> [Instruction]
All lines from the entries below that contain the string "FileFunction" should be copied out.
╭─ Given records
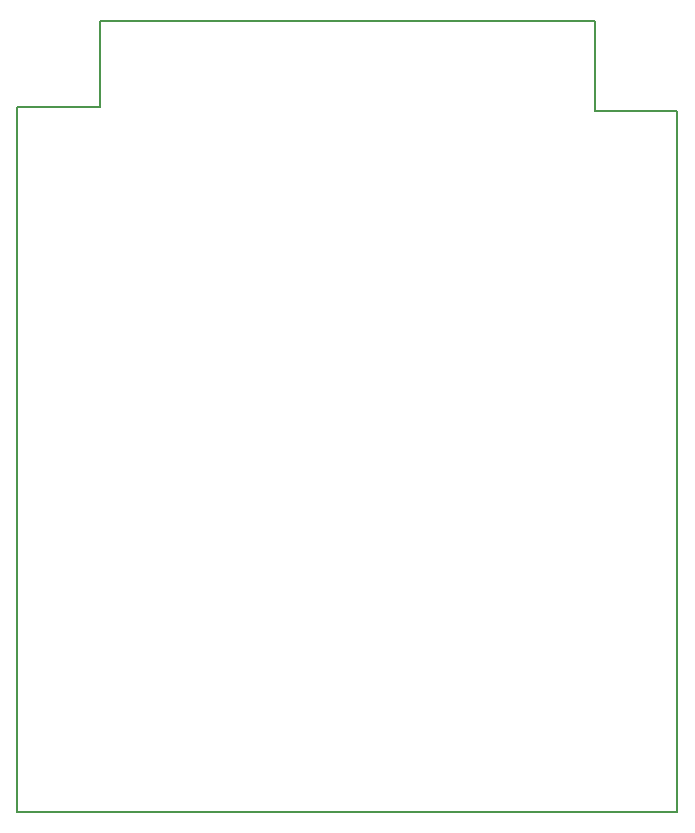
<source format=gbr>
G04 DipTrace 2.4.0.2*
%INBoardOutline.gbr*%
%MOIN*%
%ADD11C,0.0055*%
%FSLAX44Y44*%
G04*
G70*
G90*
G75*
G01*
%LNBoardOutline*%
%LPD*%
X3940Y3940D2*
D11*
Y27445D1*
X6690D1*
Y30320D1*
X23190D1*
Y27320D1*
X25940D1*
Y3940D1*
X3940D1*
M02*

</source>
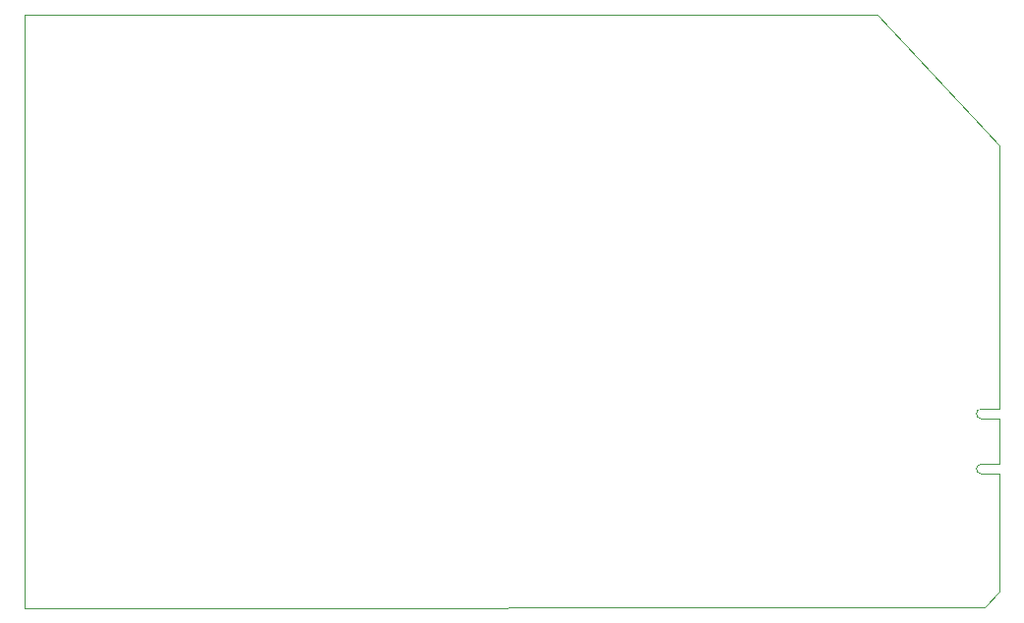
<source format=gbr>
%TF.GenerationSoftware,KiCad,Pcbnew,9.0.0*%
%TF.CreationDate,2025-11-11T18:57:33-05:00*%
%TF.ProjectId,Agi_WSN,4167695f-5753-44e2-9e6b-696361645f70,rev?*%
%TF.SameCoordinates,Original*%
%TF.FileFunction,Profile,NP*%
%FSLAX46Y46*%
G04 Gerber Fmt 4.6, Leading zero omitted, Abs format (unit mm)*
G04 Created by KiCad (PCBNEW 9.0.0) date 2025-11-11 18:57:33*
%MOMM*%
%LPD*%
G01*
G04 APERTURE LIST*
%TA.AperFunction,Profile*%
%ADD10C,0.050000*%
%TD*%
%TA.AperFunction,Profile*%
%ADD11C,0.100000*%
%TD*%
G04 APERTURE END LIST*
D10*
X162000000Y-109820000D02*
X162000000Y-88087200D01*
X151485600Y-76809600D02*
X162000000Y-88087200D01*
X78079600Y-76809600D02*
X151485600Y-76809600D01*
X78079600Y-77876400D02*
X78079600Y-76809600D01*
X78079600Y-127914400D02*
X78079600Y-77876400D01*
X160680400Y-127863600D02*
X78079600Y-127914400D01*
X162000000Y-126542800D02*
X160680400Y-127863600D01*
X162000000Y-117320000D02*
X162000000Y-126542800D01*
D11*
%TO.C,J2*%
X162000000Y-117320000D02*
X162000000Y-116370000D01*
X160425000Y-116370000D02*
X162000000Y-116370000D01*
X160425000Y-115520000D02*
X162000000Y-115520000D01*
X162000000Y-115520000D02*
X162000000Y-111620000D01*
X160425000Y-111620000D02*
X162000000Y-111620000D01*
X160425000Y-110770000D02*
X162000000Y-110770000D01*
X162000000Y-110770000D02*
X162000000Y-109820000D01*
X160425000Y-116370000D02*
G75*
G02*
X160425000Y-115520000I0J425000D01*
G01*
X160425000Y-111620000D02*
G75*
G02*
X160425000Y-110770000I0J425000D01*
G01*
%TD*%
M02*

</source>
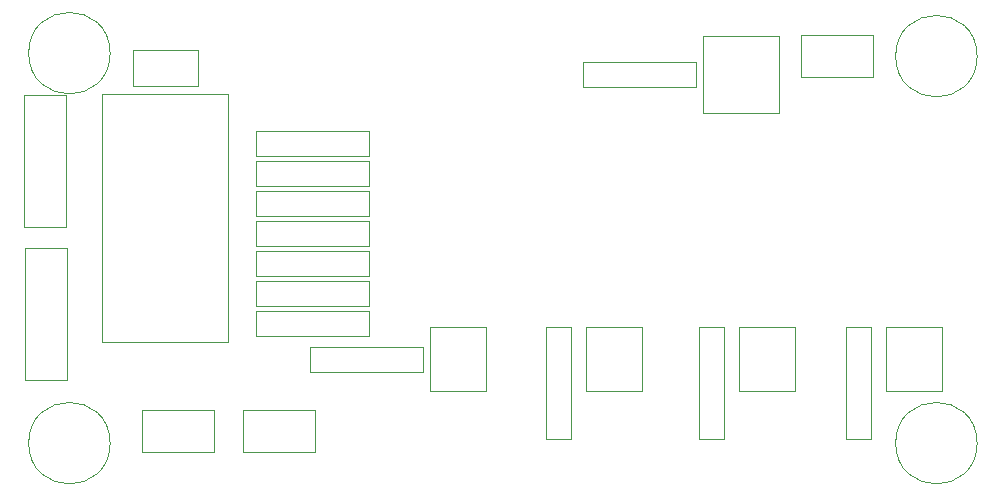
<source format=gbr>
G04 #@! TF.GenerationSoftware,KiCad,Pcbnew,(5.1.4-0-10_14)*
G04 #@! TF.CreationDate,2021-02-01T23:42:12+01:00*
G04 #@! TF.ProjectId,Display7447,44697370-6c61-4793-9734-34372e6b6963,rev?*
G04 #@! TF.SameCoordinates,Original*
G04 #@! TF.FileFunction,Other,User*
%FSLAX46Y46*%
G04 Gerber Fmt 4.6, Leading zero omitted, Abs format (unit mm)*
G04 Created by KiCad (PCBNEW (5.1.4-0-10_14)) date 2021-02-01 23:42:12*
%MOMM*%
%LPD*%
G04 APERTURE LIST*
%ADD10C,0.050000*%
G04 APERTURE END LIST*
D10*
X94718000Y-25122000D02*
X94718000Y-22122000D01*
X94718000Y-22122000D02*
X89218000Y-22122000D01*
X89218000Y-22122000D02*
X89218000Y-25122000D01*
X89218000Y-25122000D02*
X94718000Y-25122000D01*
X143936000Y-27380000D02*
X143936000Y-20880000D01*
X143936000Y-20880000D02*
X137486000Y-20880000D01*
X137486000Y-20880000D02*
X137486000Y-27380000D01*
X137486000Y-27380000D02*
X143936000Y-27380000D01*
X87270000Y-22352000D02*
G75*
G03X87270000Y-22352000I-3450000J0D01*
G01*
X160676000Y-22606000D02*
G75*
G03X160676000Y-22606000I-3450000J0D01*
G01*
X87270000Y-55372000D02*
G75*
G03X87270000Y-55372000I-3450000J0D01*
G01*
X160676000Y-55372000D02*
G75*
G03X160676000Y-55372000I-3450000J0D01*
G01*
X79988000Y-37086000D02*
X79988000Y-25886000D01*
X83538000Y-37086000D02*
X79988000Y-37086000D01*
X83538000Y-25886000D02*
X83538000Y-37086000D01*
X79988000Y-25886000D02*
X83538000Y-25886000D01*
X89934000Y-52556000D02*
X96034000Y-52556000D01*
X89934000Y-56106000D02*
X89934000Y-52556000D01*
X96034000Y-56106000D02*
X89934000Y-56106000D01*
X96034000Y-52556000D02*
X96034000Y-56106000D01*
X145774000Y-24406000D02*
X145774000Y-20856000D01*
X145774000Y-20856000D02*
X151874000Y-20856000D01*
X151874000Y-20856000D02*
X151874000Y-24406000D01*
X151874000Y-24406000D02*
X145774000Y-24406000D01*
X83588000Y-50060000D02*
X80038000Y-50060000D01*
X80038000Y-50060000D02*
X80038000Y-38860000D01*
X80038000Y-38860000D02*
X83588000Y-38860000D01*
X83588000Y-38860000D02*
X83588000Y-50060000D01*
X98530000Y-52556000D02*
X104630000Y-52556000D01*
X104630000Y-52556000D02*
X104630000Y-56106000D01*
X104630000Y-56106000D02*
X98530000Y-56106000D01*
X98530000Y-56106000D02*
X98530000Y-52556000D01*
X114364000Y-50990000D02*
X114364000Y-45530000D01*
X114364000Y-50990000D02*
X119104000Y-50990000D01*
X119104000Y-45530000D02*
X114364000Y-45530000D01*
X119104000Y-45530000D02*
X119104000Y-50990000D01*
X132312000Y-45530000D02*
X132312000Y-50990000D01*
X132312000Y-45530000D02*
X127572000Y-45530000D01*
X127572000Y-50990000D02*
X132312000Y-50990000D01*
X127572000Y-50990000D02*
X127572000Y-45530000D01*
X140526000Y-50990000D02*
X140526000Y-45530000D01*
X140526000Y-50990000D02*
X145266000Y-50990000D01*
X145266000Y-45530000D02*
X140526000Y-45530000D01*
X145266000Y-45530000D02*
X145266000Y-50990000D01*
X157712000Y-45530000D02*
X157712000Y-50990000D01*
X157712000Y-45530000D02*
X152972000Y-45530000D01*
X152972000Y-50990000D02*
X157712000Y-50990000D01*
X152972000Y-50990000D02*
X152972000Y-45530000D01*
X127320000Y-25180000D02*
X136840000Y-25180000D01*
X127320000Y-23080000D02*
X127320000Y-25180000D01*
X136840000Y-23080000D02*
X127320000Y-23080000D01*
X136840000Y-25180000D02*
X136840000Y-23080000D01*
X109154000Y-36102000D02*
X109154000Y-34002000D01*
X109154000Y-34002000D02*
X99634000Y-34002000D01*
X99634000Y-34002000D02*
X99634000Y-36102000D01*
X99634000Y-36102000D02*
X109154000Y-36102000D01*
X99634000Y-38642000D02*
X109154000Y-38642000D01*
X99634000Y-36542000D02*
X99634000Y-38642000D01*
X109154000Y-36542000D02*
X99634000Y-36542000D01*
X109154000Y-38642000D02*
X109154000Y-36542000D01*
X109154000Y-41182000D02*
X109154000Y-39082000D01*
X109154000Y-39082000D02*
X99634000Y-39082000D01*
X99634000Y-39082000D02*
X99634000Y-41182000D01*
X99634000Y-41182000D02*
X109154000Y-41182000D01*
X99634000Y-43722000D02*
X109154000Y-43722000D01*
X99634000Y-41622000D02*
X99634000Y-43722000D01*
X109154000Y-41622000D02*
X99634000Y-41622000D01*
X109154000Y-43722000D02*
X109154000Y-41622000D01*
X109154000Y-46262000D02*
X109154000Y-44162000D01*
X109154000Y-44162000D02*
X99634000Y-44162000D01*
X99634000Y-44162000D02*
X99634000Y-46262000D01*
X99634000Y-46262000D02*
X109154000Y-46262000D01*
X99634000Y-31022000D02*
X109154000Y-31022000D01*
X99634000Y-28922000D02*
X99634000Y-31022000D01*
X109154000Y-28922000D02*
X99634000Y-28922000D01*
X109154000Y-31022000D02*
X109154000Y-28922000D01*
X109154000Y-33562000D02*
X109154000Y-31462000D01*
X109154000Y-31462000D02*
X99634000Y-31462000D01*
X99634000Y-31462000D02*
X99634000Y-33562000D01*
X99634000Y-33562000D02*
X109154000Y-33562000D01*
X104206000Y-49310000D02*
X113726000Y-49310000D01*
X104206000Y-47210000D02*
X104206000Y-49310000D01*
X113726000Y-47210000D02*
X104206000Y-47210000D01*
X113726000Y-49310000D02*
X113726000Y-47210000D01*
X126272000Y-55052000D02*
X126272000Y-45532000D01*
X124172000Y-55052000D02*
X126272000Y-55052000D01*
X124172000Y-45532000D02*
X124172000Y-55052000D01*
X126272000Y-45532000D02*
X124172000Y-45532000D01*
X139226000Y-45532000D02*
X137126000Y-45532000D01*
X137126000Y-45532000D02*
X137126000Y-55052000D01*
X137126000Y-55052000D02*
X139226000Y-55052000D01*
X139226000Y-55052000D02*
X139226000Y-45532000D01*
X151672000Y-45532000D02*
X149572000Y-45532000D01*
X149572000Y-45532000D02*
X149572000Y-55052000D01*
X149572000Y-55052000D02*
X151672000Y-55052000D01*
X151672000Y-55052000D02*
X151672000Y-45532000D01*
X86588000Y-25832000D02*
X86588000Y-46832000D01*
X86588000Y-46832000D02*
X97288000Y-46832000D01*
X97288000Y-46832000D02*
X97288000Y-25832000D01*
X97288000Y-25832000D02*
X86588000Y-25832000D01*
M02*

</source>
╰─
> [Task output]
%TF.FileFunction,Profile,NP*%
G04 #@! TF.FileFunction,Other,User*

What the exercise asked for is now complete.